A PCB is a board of non-conductive material on which conductive wires are printed or etched. Electronic components mounted on the board are connected by lines to form a working circuit. The effectiveness of PCB design is the key to the performance of equipment, and there are many parameters that can affect the efficiency of PCB.
The smaller package size reduces costs, simplifies PCB design, and reduces transmission losses for point-to-point connections. Smaller terminal spacing leads to smaller connectors and, in turn, smaller board and backplane sizes.
For example, the parallel mounting spacing of the female connector head can be reduced, and the small size of the female package can help reduce the connector size.

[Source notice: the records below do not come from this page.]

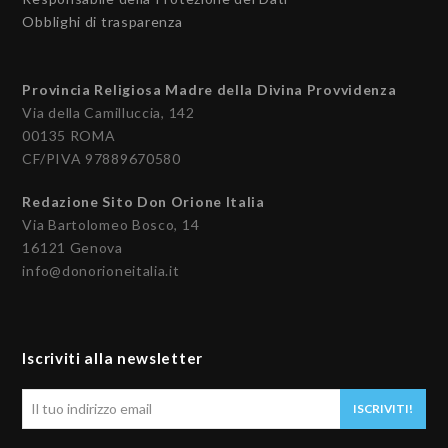
Obblighi di trasparenza
Provincia Religiosa Madre della Divina Provvidenza
Via della Camilluccia, 142
00135 ROMA
CF/PIVA 97889670580
Redazione Sito Don Orione Italia
Via Bartolomeo Bosco, 14
16121 Genova
info@donorioneitalia.it
Iscriviti alla newsletter
Il
ISCRIVITI!
tuo
indirizzo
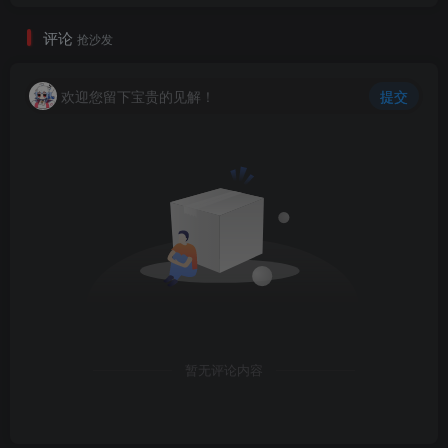
评论
抢沙发
欢迎您留下宝贵的见解！
提交
暂无评论内容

Data rates have exploded, and signal loss during insertion is now critical. The internal structure and the terminal of the connector play an important role in improving the signal strength and reducing insertion loss. Enhanced ventilation and improved channel impedance can also enhance the signal interface.
Shielding electromagnetic interference (EMI) and electrostatic discharge (ESD) is an important step to improve data rate. Special installation and termination mechanism ensures protection against EMI and ESD. This is the point to consider when choosing a connector for a PCB.
It is necessary for the cable to be properly connected to the transmission point of the connector to overcome the signal loss. A variety of connectors integrate wire terminal units and cable clips into a single plug housing. Some PCB connectors are equipped with preloaded springs to help prevent accidental cable removal.